L’analyse physico-chimique dans l’évaluation biologique des DM
L'obtention de données physico-chimiques sur les matériaux composant un DM constitue une étape clé de son évaluation biologique. Elle permet d'anticiper les risques et de justifier la conformité du produit. Filab rappelle les différents essais pouvant être menés dans le cadre des normes ISO 10993.
Par Elisa Dewally, Responsable Développement chez Filab
L’évaluation des risques encadrée par la norme ISO 10993-1 nécessite une solide connaissance des matériaux et matières premières utilisés dans la conception d’un dispositif médical (alliages métalliques, polymères, colles, silicones…). Leur toxicité, leur biocompatibilité mais aussi la compatibilité des matières entre elles sont les différents critères à étudier lors de cette évaluation. Cette dernière doit non seulement prendre en considération des données fiables et complètes sur la composition chimique initiale des matériaux, mais aussi leurs spécificités physiques (morphologie, surface), l’environnement de fabrication dans lequel ils évoluent (modification de l’état de surface, contaminations de process…) ainsi que les potentielles dégradations ou problèmes d’usures pouvant survenir au cours du temps.
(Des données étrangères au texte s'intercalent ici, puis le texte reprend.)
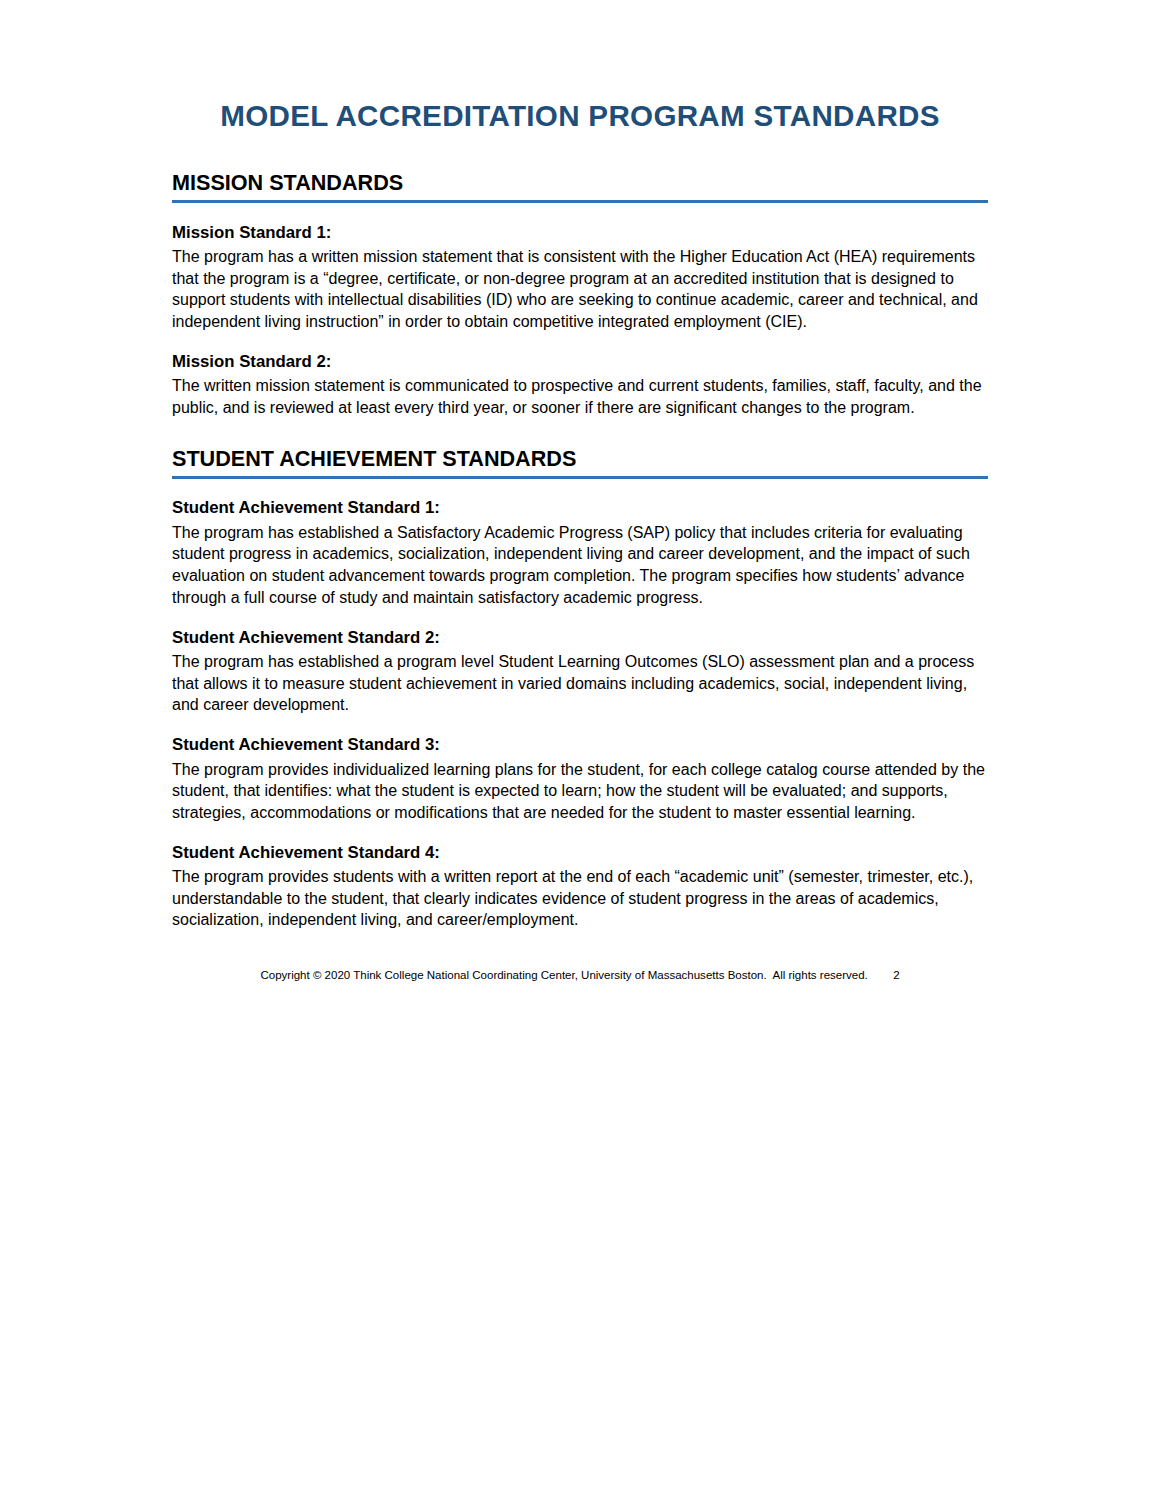MODEL ACCREDITATION PROGRAM STANDARDS
MISSION STANDARDS
Mission Standard 1:
The program has a written mission statement that is consistent with the Higher Education Act (HEA) requirements that the program is a “degree, certificate, or non-degree program at an accredited institution that is designed to support students with intellectual disabilities (ID) who are seeking to continue academic, career and technical, and independent living instruction” in order to obtain competitive integrated employment (CIE).
Mission Standard 2:
The written mission statement is communicated to prospective and current students, families, staff, faculty, and the public, and is reviewed at least every third year, or sooner if there are significant changes to the program.
STUDENT ACHIEVEMENT STANDARDS
Student Achievement Standard 1:
The program has established a Satisfactory Academic Progress (SAP) policy that includes criteria for evaluating student progress in academics, socialization, independent living and career development, and the impact of such evaluation on student advancement towards program completion. The program specifies how students’ advance through a full course of study and maintain satisfactory academic progress.
Student Achievement Standard 2:
The program has established a program level Student Learning Outcomes (SLO) assessment plan and a process that allows it to measure student achievement in varied domains including academics, social, independent living, and career development.
Student Achievement Standard 3:
The program provides individualized learning plans for the student, for each college catalog course attended by the student, that identifies: what the student is expected to learn; how the student will be evaluated; and supports, strategies, accommodations or modifications that are needed for the student to master essential learning.
Student Achievement Standard 4:
The program provides students with a written report at the end of each “academic unit” (semester, trimester, etc.), understandable to the student, that clearly indicates evidence of student progress in the areas of academics, socialization, independent living, and career/employment.
Copyright © 2020 Think College National Coordinating Center, University of Massachusetts Boston. All rights reserved.2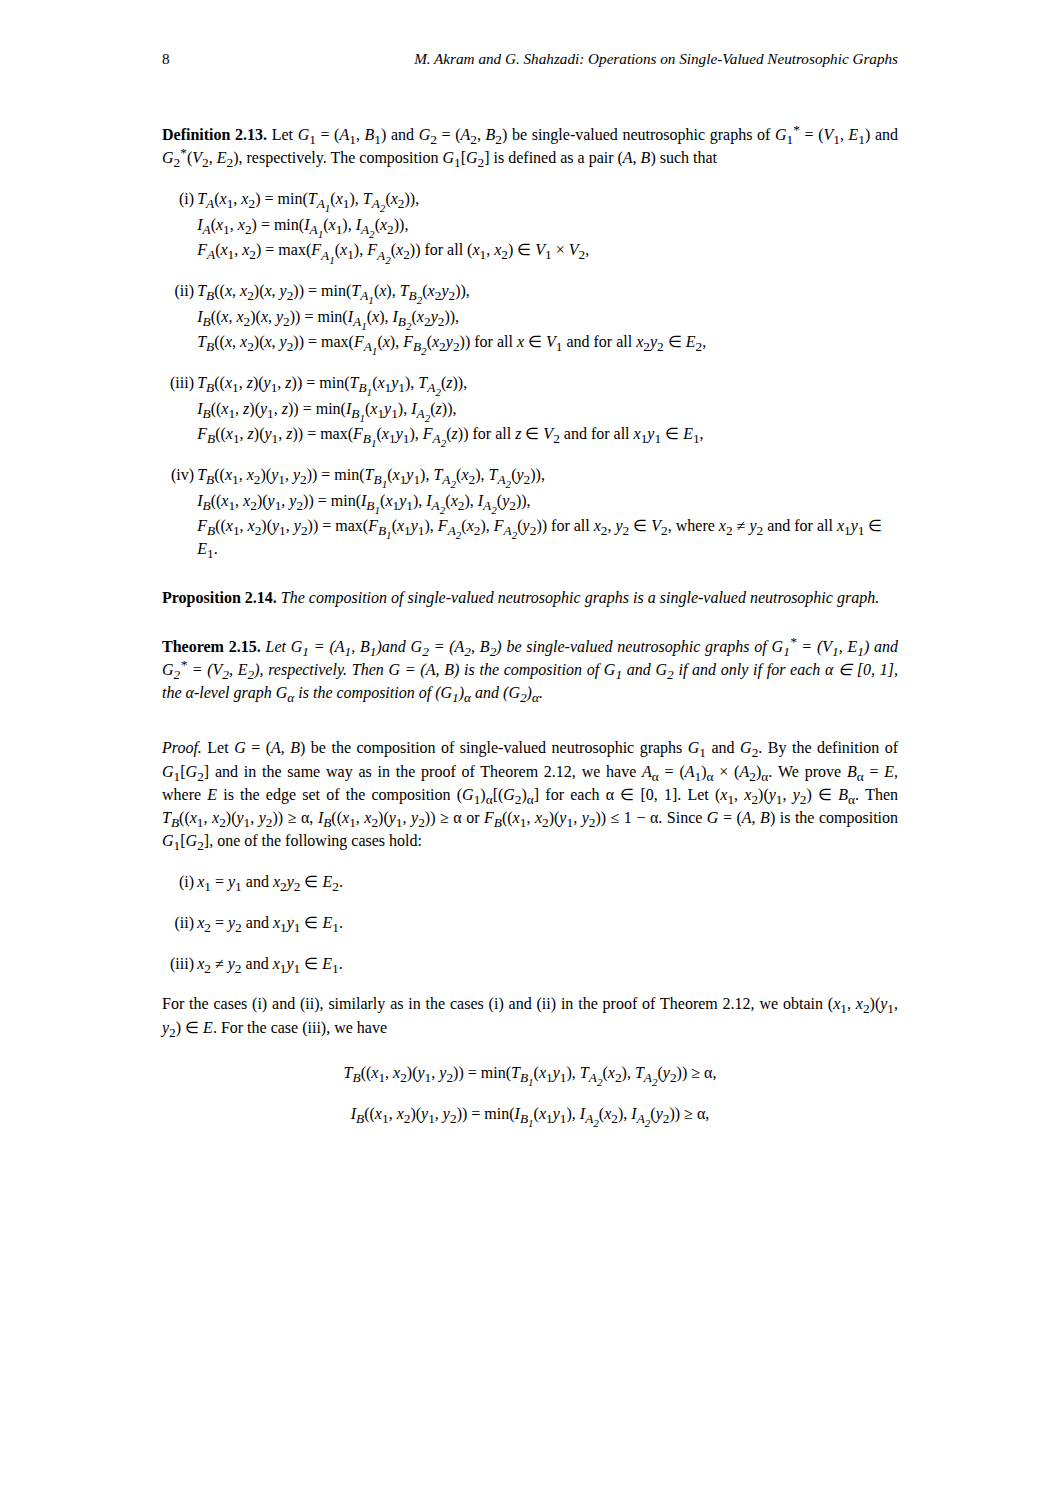8 M. Akram and G. Shahzadi: Operations on Single-Valued Neutrosophic Graphs
Definition 2.13. Let G1 = (A1, B1) and G2 = (A2, B2) be single-valued neutrosophic graphs of G1* = (V1, E1) and G2*(V2, E2), respectively. The composition G1[G2] is defined as a pair (A, B) such that
(i)
TA(x1, x2) = min(TA1(x1), TA2(x2)),
IA(x1, x2) = min(IA1(x1), IA2(x2)),
FA(x1, x2) = max(FA1(x1), FA2(x2)) for all (x1, x2) ∈ V1 × V2,
(ii)
TB((x, x2)(x, y2)) = min(TA1(x), TB2(x2y2)),
IB((x, x2)(x, y2)) = min(IA1(x), IB2(x2y2)),
TB((x, x2)(x, y2)) = max(FA1(x), FB2(x2y2)) for all x ∈ V1 and for all x2y2 ∈ E2,
(iii)
TB((x1, z)(y1, z)) = min(TB1(x1y1), TA2(z)),
IB((x1, z)(y1, z)) = min(IB1(x1y1), IA2(z)),
FB((x1, z)(y1, z)) = max(FB1(x1y1), FA2(z)) for all z ∈ V2 and for all x1y1 ∈ E1,
(iv)
TB((x1, x2)(y1, y2)) = min(TB1(x1y1), TA2(x2), TA2(y2)),
IB((x1, x2)(y1, y2)) = min(IB1(x1y1), IA2(x2), IA2(y2)),
FB((x1, x2)(y1, y2)) = max(FB1(x1y1), FA2(x2), FA2(y2)) for all x2, y2 ∈ V2, where x2 ≠ y2 and for all x1y1 ∈ E1.
Proposition 2.14. The composition of single-valued neutrosophic graphs is a single-valued neutrosophic graph.
Theorem 2.15. Let G1 = (A1, B1)and G2 = (A2, B2) be single-valued neutrosophic graphs of G1* = (V1, E1) and G2* = (V2, E2), respectively. Then G = (A, B) is the composition of G1 and G2 if and only if for each α ∈ [0, 1], the α-level graph Gα is the composition of (G1)α and (G2)α.
Proof. Let G = (A, B) be the composition of single-valued neutrosophic graphs G1 and G2. By the definition of G1[G2] and in the same way as in the proof of Theorem 2.12, we have Aα = (A1)α × (A2)α. We prove Bα = E, where E is the edge set of the composition (G1)α[(G2)α] for each α ∈ [0, 1]. Let (x1, x2)(y1, y2) ∈ Bα. Then TB((x1, x2)(y1, y2)) ≥ α, IB((x1, x2)(y1, y2)) ≥ α or FB((x1, x2)(y1, y2)) ≤ 1 − α. Since G = (A, B) is the composition G1[G2], one of the following cases hold:
(i) x1 = y1 and x2y2 ∈ E2.
(ii) x2 = y2 and x1y1 ∈ E1.
(iii) x2 ≠ y2 and x1y1 ∈ E1.
For the cases (i) and (ii), similarly as in the cases (i) and (ii) in the proof of Theorem 2.12, we obtain (x1, x2)(y1, y2) ∈ E. For the case (iii), we have
TB((x1, x2)(y1, y2)) = min(TB1(x1y1), TA2(x2), TA2(y2)) ≥ α,
IB((x1, x2)(y1, y2)) = min(IB1(x1y1), IA2(x2), IA2(y2)) ≥ α,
Dans ce contexte, les progrès technologiques réalisés ces dernières années autour de l’analyse physico-chimique et de surface permettent aujourd’hui d’accéder à des informations riches et fiables pour supporter les évaluations biologiques.
Identifier les substances extractibles et relargables
Si les dangers biologiques sont partiellement maîtrisés grâce aux données fournisseurs et bibliographiques, la caractérisation chimique selon la norme ISO 10993-18 constitue néanmoins la première étape analytique nécessaire voire obligatoire pour certaines classes de DM. Ce document référentiel utilise une approche progressive pour la caractérisation d'un dispositif médical à travers :
- l’analyse de la composition chimique des matériaux utilisés (additifs, charges, colorants, substances à risque…) au sujet desquels les informations fournisseurs sont parfois limitées.
- l’identification et la quantification des potentielles substances extractibles et relargables provenant des procédés de fabrication et/ou contenues dans les matériaux, à l’aide d’extractions solide/liquide définies dans la norme ISO 10993-12.
Une norme spécifique à considérer pour les nanomatériaux
La norme ISO 10993-22 décrit les aspects à prendre en compte pour l'évaluation biologique de dispositifs médicaux qui contiennent ou sont composés de nanomatériaux.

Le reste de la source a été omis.